The task
Find the string "transceivers" in the entries and copy each line that has it.

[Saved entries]
--- START ---
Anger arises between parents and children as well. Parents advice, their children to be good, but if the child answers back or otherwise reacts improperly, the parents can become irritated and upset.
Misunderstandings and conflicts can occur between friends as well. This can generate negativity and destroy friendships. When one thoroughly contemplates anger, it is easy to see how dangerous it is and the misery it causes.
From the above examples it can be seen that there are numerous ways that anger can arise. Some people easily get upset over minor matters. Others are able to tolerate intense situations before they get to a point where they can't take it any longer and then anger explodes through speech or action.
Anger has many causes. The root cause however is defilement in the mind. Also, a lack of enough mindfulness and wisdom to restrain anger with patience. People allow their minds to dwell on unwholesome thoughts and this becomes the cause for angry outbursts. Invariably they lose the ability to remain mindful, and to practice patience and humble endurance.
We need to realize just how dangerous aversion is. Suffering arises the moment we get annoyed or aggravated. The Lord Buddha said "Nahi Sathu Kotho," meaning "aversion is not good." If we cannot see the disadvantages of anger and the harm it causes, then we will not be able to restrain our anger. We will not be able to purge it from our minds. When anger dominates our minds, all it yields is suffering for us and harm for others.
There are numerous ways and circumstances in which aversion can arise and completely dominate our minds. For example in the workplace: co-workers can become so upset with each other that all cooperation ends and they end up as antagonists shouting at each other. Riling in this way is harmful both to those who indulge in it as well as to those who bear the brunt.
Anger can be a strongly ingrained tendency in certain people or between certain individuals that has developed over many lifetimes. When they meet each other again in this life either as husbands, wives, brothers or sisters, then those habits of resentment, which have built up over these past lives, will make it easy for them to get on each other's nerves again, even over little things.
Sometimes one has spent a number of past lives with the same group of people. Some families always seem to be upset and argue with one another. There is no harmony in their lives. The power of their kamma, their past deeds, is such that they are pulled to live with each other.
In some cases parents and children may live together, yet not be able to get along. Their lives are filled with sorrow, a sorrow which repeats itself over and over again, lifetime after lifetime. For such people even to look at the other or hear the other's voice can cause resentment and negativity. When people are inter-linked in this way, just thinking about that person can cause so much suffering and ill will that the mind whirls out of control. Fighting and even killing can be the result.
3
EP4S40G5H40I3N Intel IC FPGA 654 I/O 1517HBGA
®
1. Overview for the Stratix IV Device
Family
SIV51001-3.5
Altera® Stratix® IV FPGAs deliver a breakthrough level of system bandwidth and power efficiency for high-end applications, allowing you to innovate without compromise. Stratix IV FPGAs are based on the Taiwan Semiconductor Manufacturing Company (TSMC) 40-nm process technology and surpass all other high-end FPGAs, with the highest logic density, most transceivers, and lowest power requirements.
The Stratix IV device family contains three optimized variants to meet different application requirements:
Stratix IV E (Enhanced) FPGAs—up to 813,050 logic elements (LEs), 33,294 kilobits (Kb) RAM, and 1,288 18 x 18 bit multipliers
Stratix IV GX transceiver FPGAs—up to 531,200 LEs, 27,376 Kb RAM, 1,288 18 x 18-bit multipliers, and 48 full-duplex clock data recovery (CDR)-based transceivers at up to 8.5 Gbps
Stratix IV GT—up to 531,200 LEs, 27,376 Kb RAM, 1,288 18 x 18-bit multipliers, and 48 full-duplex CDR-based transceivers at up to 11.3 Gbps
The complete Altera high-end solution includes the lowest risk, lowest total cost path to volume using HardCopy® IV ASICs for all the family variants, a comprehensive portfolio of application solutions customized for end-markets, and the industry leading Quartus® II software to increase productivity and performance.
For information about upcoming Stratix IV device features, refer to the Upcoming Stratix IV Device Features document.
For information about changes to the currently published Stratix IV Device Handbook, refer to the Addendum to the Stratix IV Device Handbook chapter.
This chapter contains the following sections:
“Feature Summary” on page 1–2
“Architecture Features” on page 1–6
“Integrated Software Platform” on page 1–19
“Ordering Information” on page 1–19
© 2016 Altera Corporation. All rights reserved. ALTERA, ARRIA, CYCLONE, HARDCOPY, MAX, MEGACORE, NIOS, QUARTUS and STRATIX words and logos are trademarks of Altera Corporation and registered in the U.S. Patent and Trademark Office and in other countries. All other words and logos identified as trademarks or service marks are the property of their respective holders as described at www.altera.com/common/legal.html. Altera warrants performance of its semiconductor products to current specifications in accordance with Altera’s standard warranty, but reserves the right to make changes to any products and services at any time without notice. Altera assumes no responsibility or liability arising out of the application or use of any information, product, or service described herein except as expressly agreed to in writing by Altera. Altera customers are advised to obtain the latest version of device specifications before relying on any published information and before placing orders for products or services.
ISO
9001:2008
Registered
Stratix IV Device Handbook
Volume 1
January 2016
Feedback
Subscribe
--- END ---
Expected output
Altera® Stratix® IV FPGAs deliver a breakthrough level of system bandwidth and power efficiency for high-end applications, allowing you to innovate without compromise. Stratix IV FPGAs are based on the Taiwan Semiconductor Manufacturing Company (TSMC) 40-nm process technology and surpass all other high-end FPGAs, with the highest logic density, most transceivers, and lowest power requirements.
Stratix IV GX transceiver FPGAs—up to 531,200 LEs, 27,376 Kb RAM, 1,288 18 x 18-bit multipliers, and 48 full-duplex clock data recovery (CDR)-based transceivers at up to 8.5 Gbps
Stratix IV GT—up to 531,200 LEs, 27,376 Kb RAM, 1,288 18 x 18-bit multipliers, and 48 full-duplex CDR-based transceivers at up to 11.3 Gbps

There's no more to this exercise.